On Friday, Ismail Haniya, the prime minister and a Hamas leader, denounced the decisions as "hasty and unjust".

"The world should respect the choice of the Palestinian people," he added.

 

President Mahmoud Abbas said that "the Palestinian people should not be punished for their democratic choice".

By cutting the aid, the US and EU were "punishing all the people, workers and families", he said.


Financial collapse

 

The US and the EU suspended aid to the new Hamas-led Palestinian government on Friday, pushing the Palestinian Authority closer to financial collapse.

 

The US State Department said it would boost humanitarian aid to the Palestinians through United Nations agencies to avoid widespread distress in the West Bank and Gaza Strip, but Washington would not fund an organisation committed to the destruction of Israel.

 

Rice said the Palestinians must
meet the quartet's terms

Department spokesman Sean McCormack quoted Condoleezza Rice, the US secretary of state, as saying that the Palestinian cabinet must meet terms laid out by the Middle East quartet of negotiators comprising the United Nations, the US, the EU and Russia.

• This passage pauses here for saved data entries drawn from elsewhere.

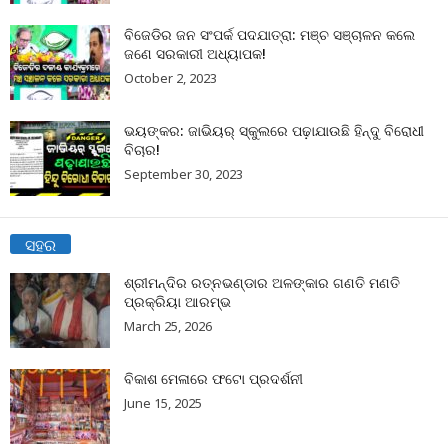
ବିଜେଡିର ଜନ ସଂପର୍କ ପଦଯାତ୍ରା: ମଞ୍ଚ ସଞ୍ଚାଳନ କଲେ
ଜଣେ ସରକାରୀ ଅଧ୍ୟାପକ!
October 2, 2023
ଭୟଙ୍କର: ଜାଭିୟର୍ ସ୍କୁଲରେ ପଢ଼ାଯାଉଛି ହିନ୍ଦୁ ବିରୋଧୀ
ବିଚାର!
September 30, 2023
ସହର
ଶ୍ରୀମନ୍ଦିର ରତ୍ନଭଣ୍ଡାର ଅଳଙ୍କାର ଗଣତି ମଣତି
ପ୍ରକ୍ରିୟା ଆରମ୍ଭ
March 25, 2026
ବିକାଶ ମେଳାରେ ଫଟୋ ପ୍ରଦର୍ଶନୀ
June 15, 2025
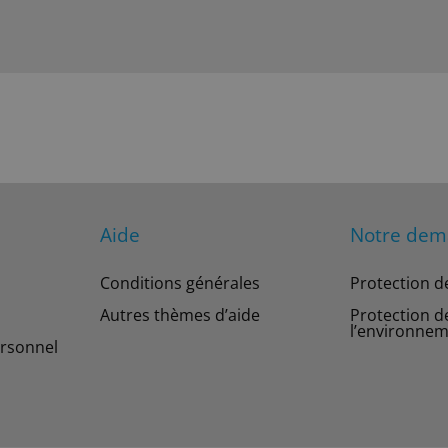
Aide
Notre de
Conditions générales
Protection d
Autres thèmes d’aide
Protection d
l’environne
rsonnel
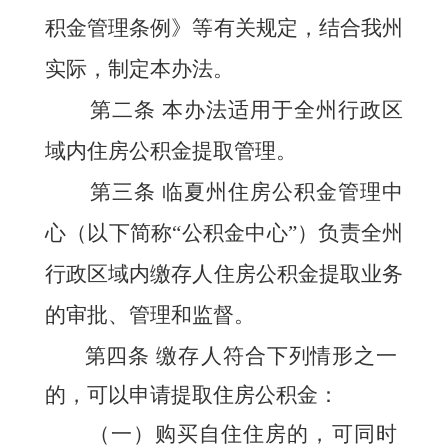
积金管理条例》等有关规定，结合我州
实际，制定本办法。
第二条
本办法适用于全州行政区
域内住房公积金提取管理。
第三条
临夏州住房公积金管理中
心（以下简称“公积金中心”）负责全州
行政区域内缴存人住房公积金提取业务
的审批、管理和监督。
第四条
缴存人
符合下列情形之一
的，可以申请提取住房公积金：
（一）购买自住住房的，可同时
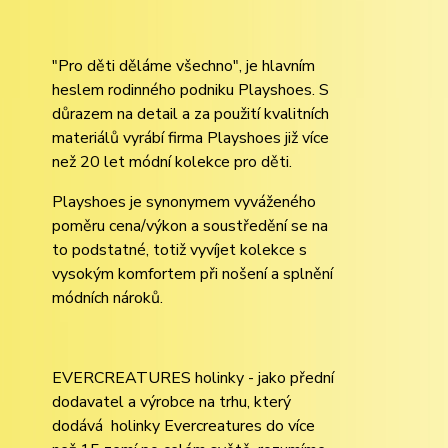
"Pro děti děláme všechno", je hlavním
heslem rodinného podniku Playshoes. S
důrazem na detail a za použití kvalitních
materiálů vyrábí firma Playshoes již více
než 20 let módní kolekce pro děti.
Playshoes je synonymem vyváženého
poměru cena/výkon a soustředění se na
to podstatné, totiž vyvíjet kolekce s
vysokým komfortem při nošení a splnění
módních nároků.
EVERCREATURES holinky - jako přední
dodavatel a výrobce na trhu, který
dodává holinky Evercreatures do více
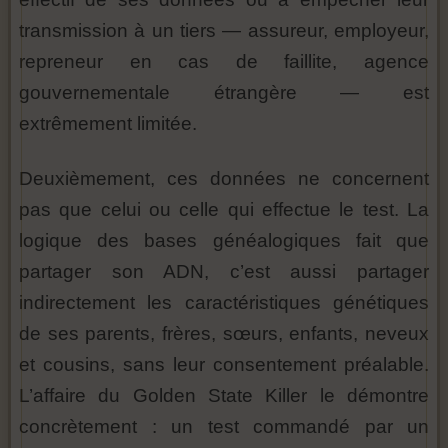
transmission à un tiers — assureur, employeur,
repreneur en cas de faillite, agence
gouvernementale étrangère — est
extrêmement limitée.
Deuxièmement, ces données ne concernent
pas que celui ou celle qui effectue le test. La
logique des bases généalogiques fait que
partager son ADN, c’est aussi partager
indirectement les caractéristiques génétiques
de ses parents, frères, sœurs, enfants, neveux
et cousins, sans leur consentement préalable.
L’affaire du Golden State Killer le démontre
concrètement : un test commandé par un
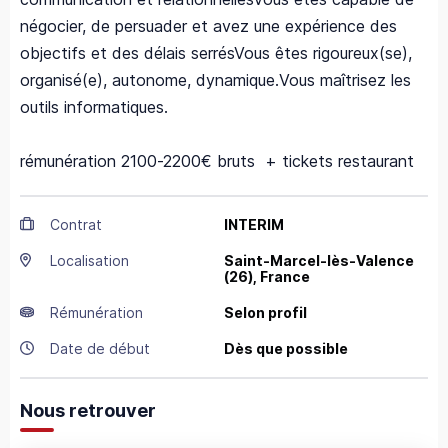
négocier, de persuader et avez une expérience des
objectifs et des délais serrés
Vous êtes rigoureux(se),
organisé(e), autonome, dynamique.
Vous maîtrisez les
outils informatiques.
rémunération
2100-2200€ bruts
+ tickets restaurant
Contrat
INTERIM
Localisation
Saint-Marcel-lès-Valence
(26),
France
Rémunération
Selon profil
Date de début
Dès que possible
Nous retrouver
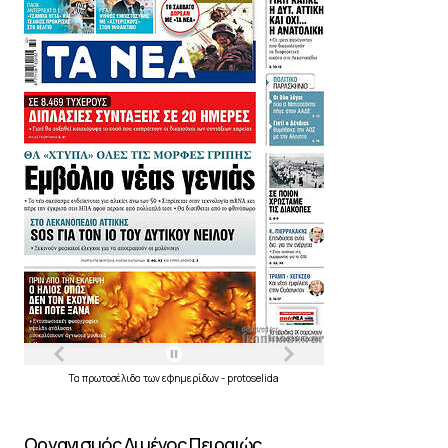
Τα
πρωτοσέλιδα
των
εφημερίδων
-
protoselida
Οργανισμός Λιμένος Πειραιώς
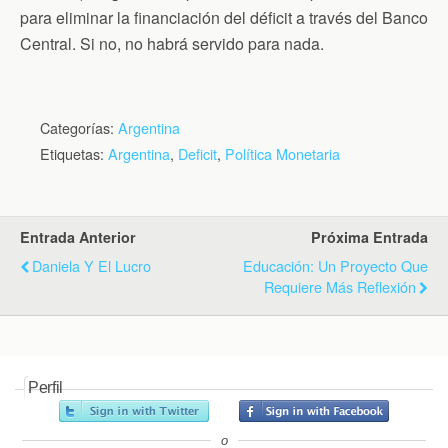
para eliminar la financiación del déficit a través del Banco
Central. Si no, no habrá servido para nada.
Categorías:
Argentina
Etiquetas:
Argentina
,
Deficit
,
Política Monetaria
Entrada Anterior
Próxima Entrada
Daniela Y El Lucro
Educación: Un Proyecto Que
Requiere Más Reflexión
Perfil
o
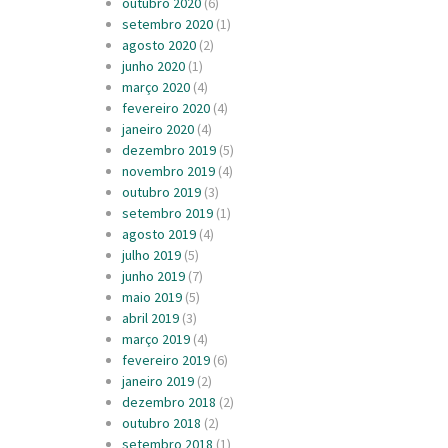
outubro 2020
(6)
setembro 2020
(1)
agosto 2020
(2)
junho 2020
(1)
março 2020
(4)
fevereiro 2020
(4)
janeiro 2020
(4)
dezembro 2019
(5)
novembro 2019
(4)
outubro 2019
(3)
setembro 2019
(1)
agosto 2019
(4)
julho 2019
(5)
junho 2019
(7)
maio 2019
(5)
abril 2019
(3)
março 2019
(4)
fevereiro 2019
(6)
janeiro 2019
(2)
dezembro 2018
(2)
outubro 2018
(2)
setembro 2018
(1)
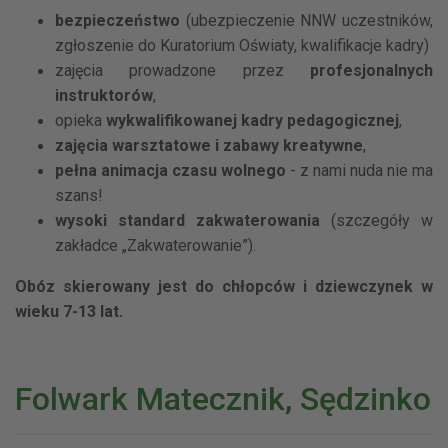
bezpieczeństwo
(ubezpieczenie NNW uczestników,
zgłoszenie do Kuratorium Oświaty, kwalifikacje kadry)
zajęcia prowadzone przez
profesjonalnych
instruktorów
,
opieka
wykwalifikowanej kadry pedagogicznej
,
zajęcia warsztatowe i zabawy kreatywne
,
pełna animacja czasu wolnego
- z nami nuda nie ma
szans!
wysoki standard zakwaterowania
(szczegóły w
zakładce „Zakwaterowanie”).
Obóz skierowany jest do chłopców i dziewczynek w
wieku 7-13 lat.
Folwark Matecznik, Sędzinko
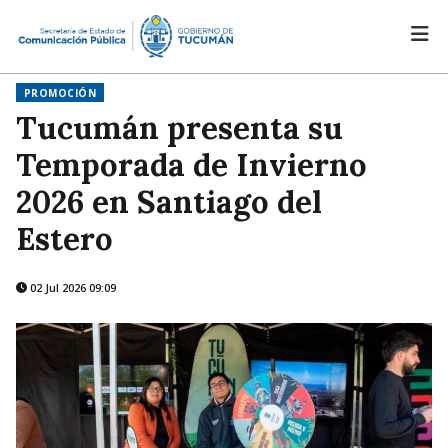
PROMOCIÓN
Tucumán presenta su
Temporada de Invierno
2026 en Santiago del
Estero
02 Jul 2026 09:09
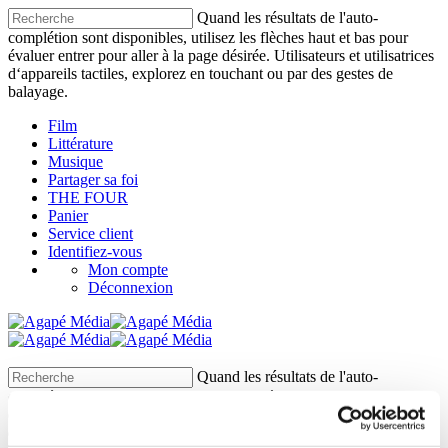
Quand les résultats de l'auto-
complétion sont disponibles, utilisez les flèches haut et bas pour
évaluer entrer pour aller à la page désirée. Utilisateurs et utilisatrices
d‘appareils tactiles, explorez en touchant ou par des gestes de
balayage.
Film
Littérature
Musique
Partager sa foi
THE FOUR
Panier
Service client
Identifiez-vous
Mon compte
Déconnexion
Quand les résultats de l'auto-
complétion sont disponibles, utilisez les flèches haut et bas pour
évaluer entrer pour aller à la page désirée. Utilisateurs et utilisatrices
d‘appareils tactiles, explorez en touchant ou par des gestes de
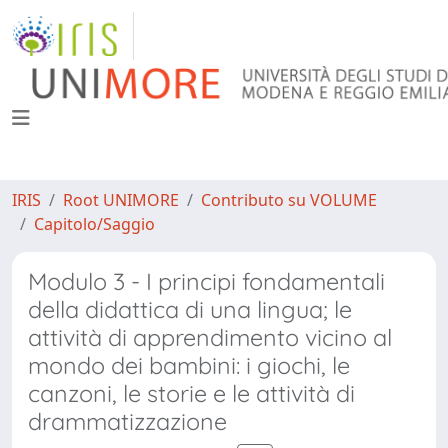
IRIS
Root UNIMORE
Contributo su VOLUME
Capitolo/Saggio
Modulo 3 - I principi fondamentali
della didattica di una lingua; le
attività di apprendimento vicino al
mondo dei bambini: i giochi, le
canzoni, le storie e le attività di
drammatizzazione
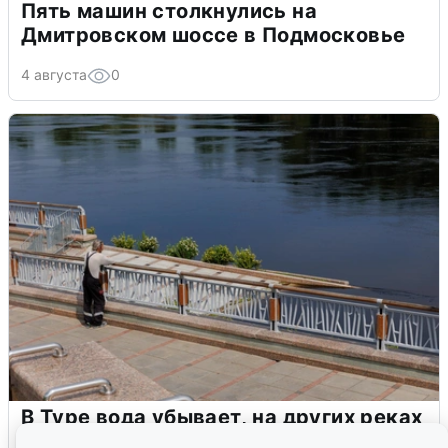
Пять машин столкнулись на
Дмитровском шоссе в Подмосковье
4 августа
0
В Туре вода убывает, на других реках
области прибывает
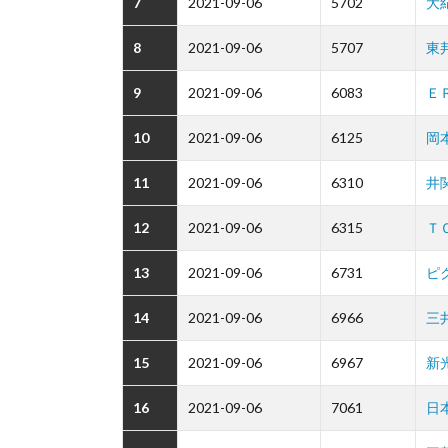
7
2021-09-06
5702
大
8
2021-09-06
5707
東
9
2021-09-06
6083
Ｅ
10
2021-09-06
6125
岡
11
2021-09-06
6310
井
12
2021-09-06
6315
Ｔ
13
2021-09-06
6731
ピ
14
2021-09-06
6966
三
15
2021-09-06
6967
新
16
2021-09-06
7061
日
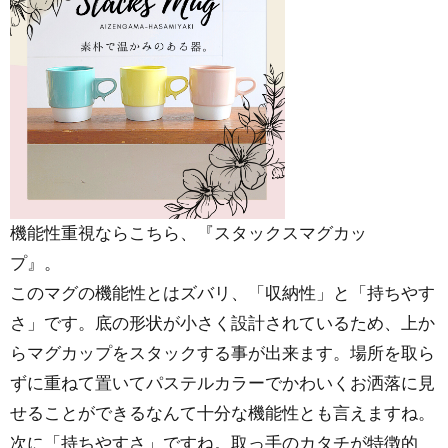
機能性重視ならこちら、『スタックスマグカッ
プ』
このマグの機能性とはズバリ、「収納性」と「持ちやす
さ」です。底の形状が小さく設計されているため、上か
らマグカップをスタックする事が出来ます。場所を取ら
ずに重ねて置いてパステルカラーでかわいくお洒落に見
せることができるなんて十分な機能性とも言えますね。
次に「持ちやすさ」ですね。取っ手のカタチが特徴的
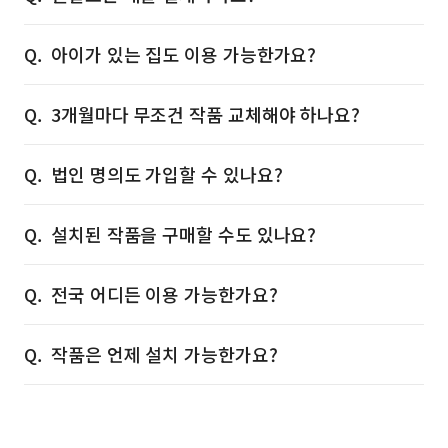
아이가 있는 집도 이용 가능한가요?
3개월마다 무조건 작품 교체해야 하나요?
법인 명의도 가입할 수 있나요?
설치된 작품을 구매할 수도 있나요?
전국 어디든 이용 가능한가요?
작품은 언제 설치 가능한가요?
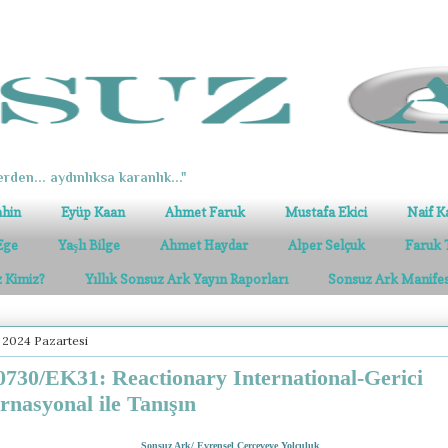
erden... aydınlıksa karanlık..."
ahin
Eyüp Kaan
Ahmet Faruk
Mustafa Ekici
Naif K
Ege
Yaşlı Bilge
Ahmet Haydar
Alper Selçuk
Faruk 
z Kimiz?
Yıllık Sonsuz Ark Yayın Raporları
Sonsuz Ark Manife
 2024 Pazartesi
730/EK31: Reactionary International-Gerici
rnasyonal ile Tanışın
Sonsuz Ark/ Evrensel Çerçeveye Yolculuk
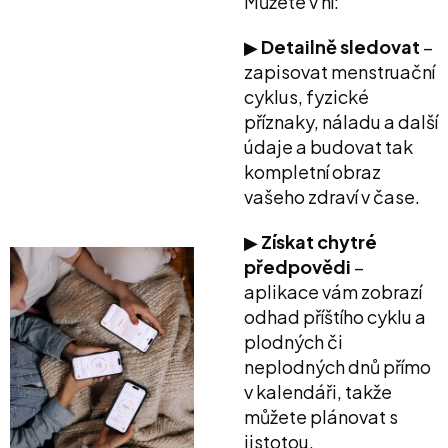
Můžete v ní:
▶︎
Detailně sledovat
–
zapisovat menstruační
cyklus, fyzické
příznaky, náladu a další
údaje a budovat tak
kompletní obraz
vašeho zdraví v čase.
▶︎
Získat chytré
předpovědi
–
aplikace vám zobrazí
odhad příštího cyklu a
plodných či
neplodných dnů přímo
v kalendáři, takže
můžete plánovat s
jistotou.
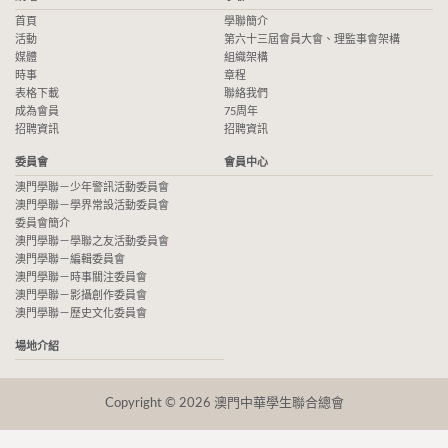
首頁
學聯簡介
活動
第六十三屆會員大會、理監事會架構
媒體
組織架構
時事
章程
表格下載
聯絡我們
成為會員
75周年
招聘資訊
招聘資訊
委員會
會員中心
澳門學聯－少年警訊活動委員會
澳門學聯－學界常設活動委員會
委員會簡介
澳門學聯－學聯之友活動委員會
澳門學聯－編輯委員會
澳門學聯－時事關注委員會
澳門學聯－影攝創作委員會
澳門學聯－歷史文化委員會
場地介紹
Copyright © 2026 澳門中華學生聯合總會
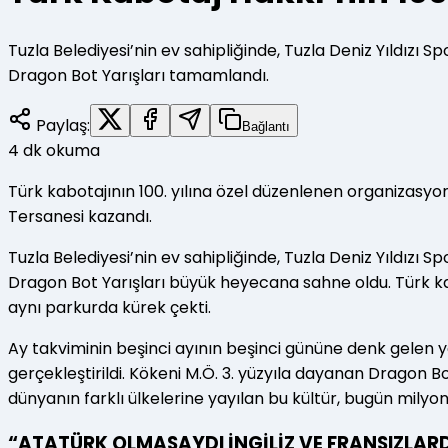
Tuzla Belediyesi’nin ev sahipliğinde, Tuzla Deniz Yıldızı S
Dragon Bot Yarışları tamamlandı.
Paylaş:
Bağlantı
4
dk okuma
Türk kabotajının 100. yılına özel düzenlenen organizasyo
Tersanesi kazandı.
Tuzla Belediyesi’nin ev sahipliğinde, Tuzla Deniz Yıldızı S
Dragon Bot Yarışları büyük heyecana sahne oldu. Türk kabot
aynı parkurda kürek çekti.
Ay takviminin beşinci ayının beşinci gününe denk gelen ya
gerçekleştirildi. Kökeni M.Ö. 3. yüzyıla dayanan Dragon
dünyanın farklı ülkelerine yayılan bu kültür, bugün milyon
“ATATÜRK OLMASAYDI İNGİLİZ VE FRANSIZLAR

"The path back to the road map is clear: Acceptance of the three principles. If it accepts the quartet principles or a new government comes to power that accepts them, funding can be restored," McCormack said.

The three principles are that Hamas must renounce violence, recognise Israel's right to exist and express clear support for the Middle East peace process.

European freeze

 

In Brussels, the European Commission said it had halted aid payments to the Palestinian government.

Abbas, who heads the Fatah movement that recognises Israel, said: "We urge the international community to be understanding and continue to provide aid."

But David Welch, assistant secretary of state for Near Eastern and North African affairs, said: "We believe that Hamas, as a government, is going to have great difficulty meeting the aspiration of the Palestinian people."

 

Facing an immediate financial crisis, Hamas is trying to find ways of paying 140,000 workers employed by the Palestinian Authority.

 

Struggling to survive

 

Hamas has appealed to Arab states and Iran to fill the shortfall, but has not even been able to find a bank willing to handle its finances.

"The Palestinian Authority is responsible for [these services] and therefore donors must keep funding it"

Jeremy Hobbs,
director of Oxfam

Even before the aid cut off, many Palestinians struggled to survive in an economy suffering from widespread poverty, high unemployment and rife with corruption.

 

Israel has stopped turning over about $50 million a month in taxes and customs revenue it collects on behalf of the Palestinians under previous agreements and its banks have begun cutting ties with the Palestinians.

Mahmoud al-Zahar, the Palestinian foreign minister, warned the EU that cutting aid would harm its credibility and could lead to boycotts of European interests in the Islamic world.

Avoiding responsibility

 

Earlier, the European Commission, announced its decision to  suspend 500 million in aid to the Palestinian Authority, to which the bloc has been the main donor since its creation under the 1993 Oslo peace accords.

Diplomats said the European freeze covered all direct aid to the Palestinian government and payment of public employees' salaries with EU funds through the World Bank, but not humanitarian aid through international and non-government organisations.

But the charity Oxfam warned that NGOs do not have the capacity to run health and education services and cutting aid would deprive the Palestinian population of these services.

Jeremy Hobbs, director of Oxfam, said in a letter to the EU: "The Palestinian Authority is responsible for [these services] and therefore donors must keep funding it."